2009年にテレビドラマ化され、2011年続編、2014年第3部。
じわじわと火が付く形で広まっていった人気作品です。
原作漫画も全て所有、テレビドラマも全て観ているので、初見の方とは印象がどうしても変わるかもしれませんが、この映画、元々の雰囲気が殆ど損なわれず上手く出来ています。
まぁ、逆に映画館で観る映画としてどうかな、と云う印象もあるのですが、、、
映画 深夜食堂 2015年 松岡錠司監督作品
新宿・花園界隈の路地裏にある、深夜0時から朝の7時迄が営業時間の小さな飯屋、だから深夜食堂。
此処でのマスター、常連客、飛び込みの客の悲喜交々の物語が描かれている作品です。
此はテレビシリーズから変わらない話で、映画のオープニングもほぼ同じ。
新宿の町並みを写しつつ、豚汁を作る工程で〆るのも同じ。
主題歌も同じで、そのまま馴染みの店の暖簾を潜るように作品に引き込まれます。
この辺りは監督自身がテレビシリーズにも関わっている松岡錠司監督ですので、上手く作られていると思います。

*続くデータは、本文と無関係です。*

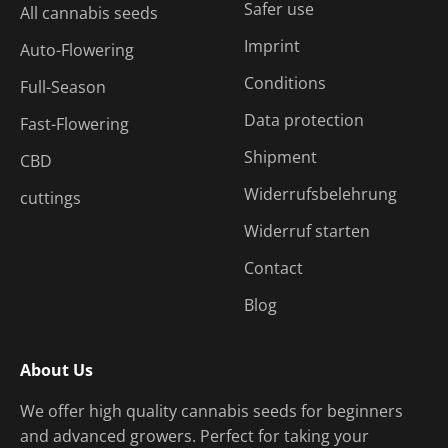
Safer use
All cannabis seeds
Imprint
Auto-Flowering
Conditions
Full-Season
Data protection
Fast-Flowering
Shipment
CBD
Widerrufsbelehrung
cuttings
Widerruf starten
Contact
Blog
About Us
We offer high quality cannabis seeds for beginners
and advanced growers. Perfect for taking your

映画だからと云って作りを変えずに作品世界を馴染みのお客に提供するのは上手いやり方ですね。
この番組の馴染み、豪華な作りなんて期待してませんもの。
短編連作で上手く構成されている映画ですが、エピソードの一つ一つの作りはテレビ版と然程変わりません。
ただ予算が付いたからか、深夜食堂の二階の部屋、マスターのアパート、買い出しシーン、深夜食堂周辺の路地の描写が所々に描かれていて、映画である事を上手く(少し誇らしげに)提示しています。
ファン心を擽る上手い作り方だと思います。
マスター役の小林薫さん以下、常連客の構成も変わらず、役者さんも同じ。
だから御店の雰囲気は同じ。
何れの役者さんもとても芸達者な方ばかりですし。
だから基本骨格がしっかりしているので、却ってエピソードの中心になるゲストの役者さんが映えます。
そのストーリーのもう一つの主役は料理。
まぁ、この映画、観ていると必ずお腹が減ります。
それ程、料理が効果的に良い演技をして居ます。
色々、グルメドラマやグルメ漫画はありますが、これ程、特別では無い普通の料理が効果的に使われている話は余り無いと思います。
この映画でも、ナポリタン、卵焼き、とろろ御飯、カレーライスが主たる料理ですから。
(タコさんウインナーも出て来ます(^o^))
基本的にテレビシリーズからの常連客を大切にした構成の映画ですが、これから観始めても良い様には作られていますし、それに対する細かな心遣いも感じられます。
人間ドラマとしてほっこりする映画ですよ。